Saved entries
======
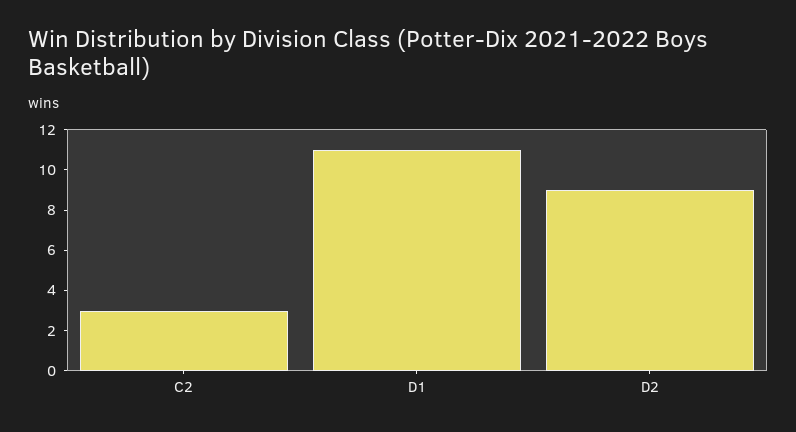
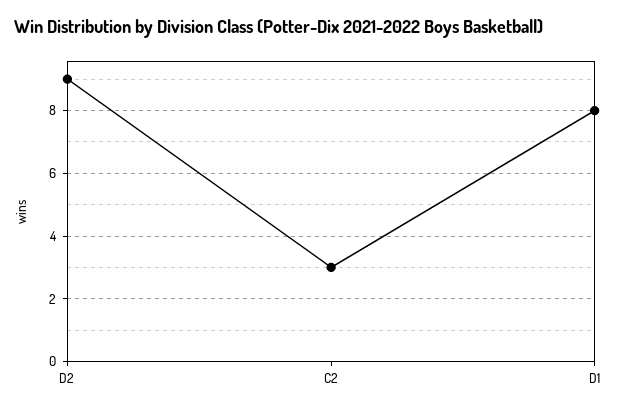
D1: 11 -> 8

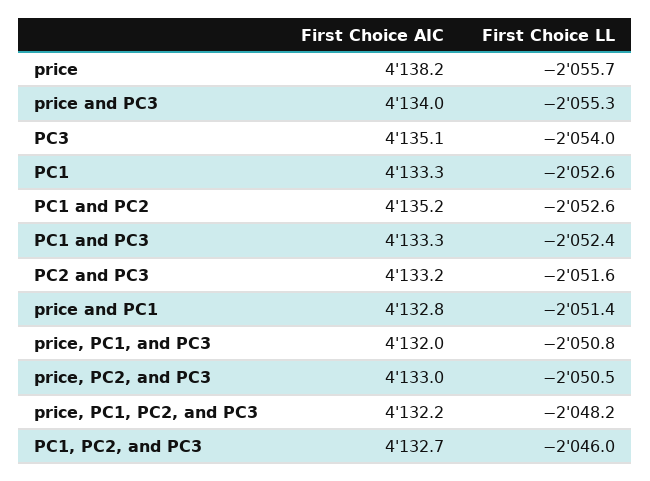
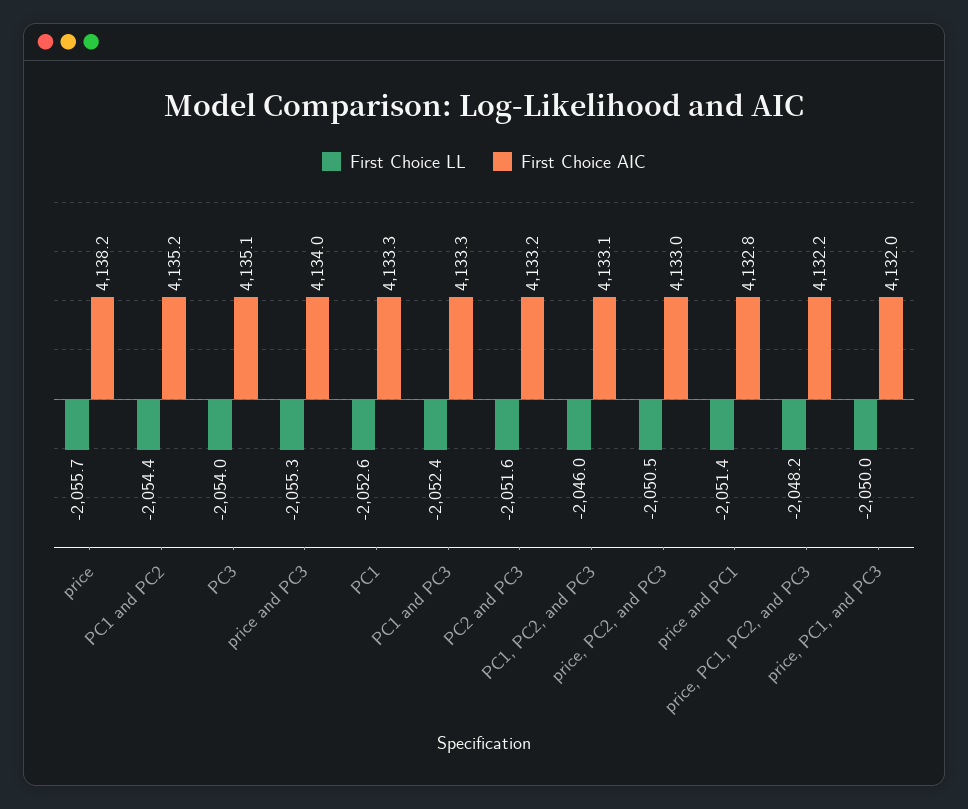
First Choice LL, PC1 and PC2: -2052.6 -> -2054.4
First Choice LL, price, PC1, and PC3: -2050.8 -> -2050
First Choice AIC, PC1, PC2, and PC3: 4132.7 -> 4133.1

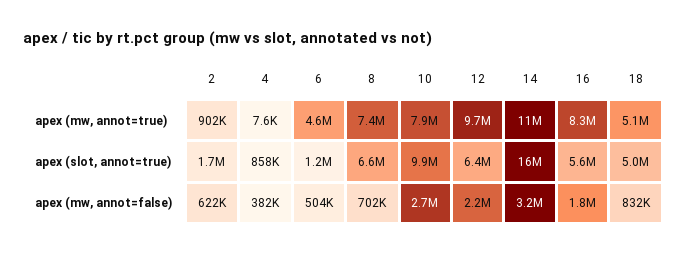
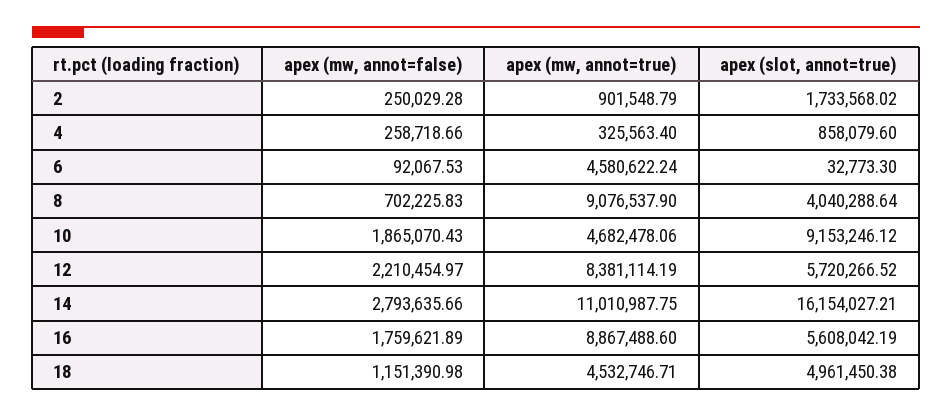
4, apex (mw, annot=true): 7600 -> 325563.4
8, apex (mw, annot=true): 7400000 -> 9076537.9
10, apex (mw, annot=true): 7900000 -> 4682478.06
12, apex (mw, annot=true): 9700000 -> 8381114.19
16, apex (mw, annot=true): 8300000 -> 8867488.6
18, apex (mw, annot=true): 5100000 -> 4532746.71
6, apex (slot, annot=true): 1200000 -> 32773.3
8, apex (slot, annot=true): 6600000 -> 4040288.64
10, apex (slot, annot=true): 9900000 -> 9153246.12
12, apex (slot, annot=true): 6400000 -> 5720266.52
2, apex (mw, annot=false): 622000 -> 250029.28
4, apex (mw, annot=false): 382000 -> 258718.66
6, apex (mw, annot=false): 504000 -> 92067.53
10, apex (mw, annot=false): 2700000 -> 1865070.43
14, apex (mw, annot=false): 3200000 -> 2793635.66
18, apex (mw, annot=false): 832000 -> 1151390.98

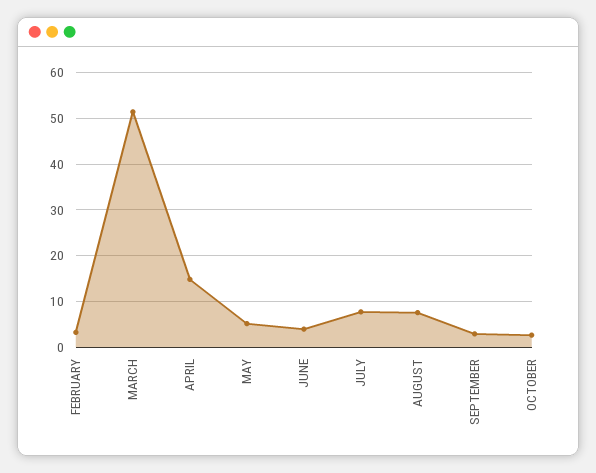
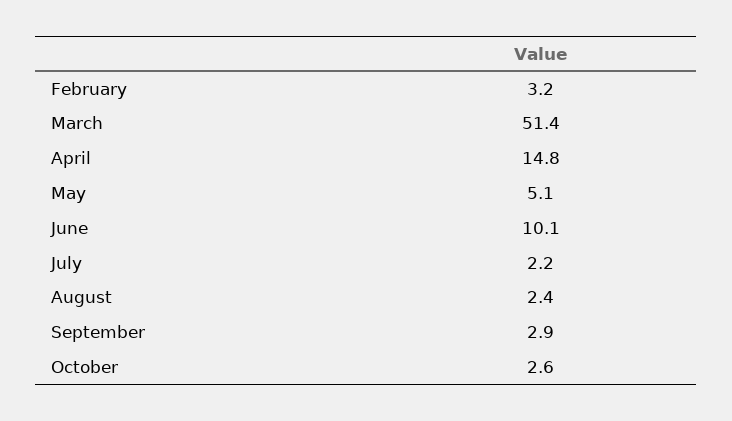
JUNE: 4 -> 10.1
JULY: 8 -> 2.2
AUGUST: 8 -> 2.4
======
» TASK ITEM
Tally the lines above that include "slot", and reply with only the tally.

» OUTPUT OF THE TASK
4